Ah, my brain has crashed.
A lot of people know that sexual orientation can be described through gender or sexuality. But how many people know that romantic orientation can also be one way of describing it?

By gender: heterosexual, homosexual, bisexual, and so on.
By sexuality: sexual and asexual.
By romantic orientation: alloromantic and aromantic.
When we talk about being in love, we usually assume that both people are alloromantic—that both feel romantic or sexual attraction toward each other.
That stereotype is not very kind to people in aromantic relationships. It can even make them doubt themselves or feel other negative things.
I have to say, this was a world that only opened up for me near the end of 2023: there was such a thing as romantic orientation.


I have never really liked all kinds of definitions, including questions like “do gay people need to come out?” My answer has always been: no need. (I accept disagreement, but I really think there is no need ahhhhh.)
A guest on a podcast said that, when a sex-education teacher was explaining gender diversity, the teacher described us as a whole circle.

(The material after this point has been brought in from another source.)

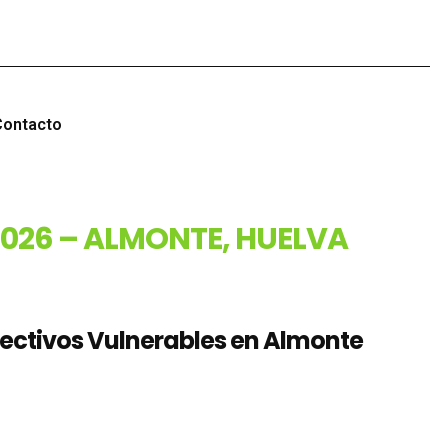
Contacto
026 – ALMONTE, HUELVA
olectivos Vulnerables en Almonte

If we cut out one group, we make two cuts and the circle becomes two parts. The more groups we classify, the more cuts there are. In the end, the circle is covered in scars and looks wounded. “There is no need to classify it. Let it stay a circle.”
Ah, I love this idea.
Recently I watched a drama and a film whose main characters are aromantic asexual people: Is Love the Answer? and Am I the Only One with Butterflies?
In Is Love the Answer?, the female lead likes and needs to live with someone, while the male lead has lived alone for a long time but feels a little lonely. They try being family under the same roof without being in love, helping each other. I was moved by the change in the male lead: he begins as completely rational, then later gains a kind of human warmth. He starts caring about the feelings of people around him and helping them think through problems.
In Am I the Only One with Butterflies?, the main character is aromantic and asexual, and suffers from her family's pressure to marry. Along the way, almost like levelling up through obstacles, she finds the courage to be herself. What I remember most is the ending. A new colleague asks her to see a film. Afterward, she explains her orientation and asks why he invited her. He says that he read her Cinderella adaptation: “I realised that someone thinks like me. There are people like me in this world.” After they part, she starts running. This time it is no longer the posture of running away. It feels like she is moving toward a more hopeful life.
The “family” in both works has something in common. They believe that finding someone to date would be good for the main character, and that marriage and children would be good too. But they never ask whether the main character accepts that arrangement or cares what the main character thinks.
Although, near the end, these family members always change and say, “As long as you are happy, go live your life.” But that is television and film.
In real life, there are not that many parents who are understanding, or willing to grow with their children and update their ideas.


Some time ago, I was following a Thai casting show. One part brought in two teachers with a lot of experience in counselling and psychoanalysis to talk with each actor. Each time they talked to someone, that actor would start crying. Even the others sitting in the back would cry too. They were talking about the pain and knots that had been hardest for the actors to live with. Without exception, the thing that touched the actors most was their relationship with family: parents, siblings, paths they chose that did not receive support, distance, conflicts that got worse and could not be talked through.
I used to have similar conflicts with my family. I refused to go to too many gatherings of relatives, especially when I had hardly had any contact with those people during my first twenty years… I felt even more resistant. Every compromise felt like a knife going into my chest.
Ah, there are so many things I do not understand.
As long as I am alive, do I have to keep learning these rules, keep trying to understand them?
P.S. Family structures, and the very idea of “family”, are already changing. Whether they are breaking apart or evolving, I look forward to seeing the different forms that appear in that process.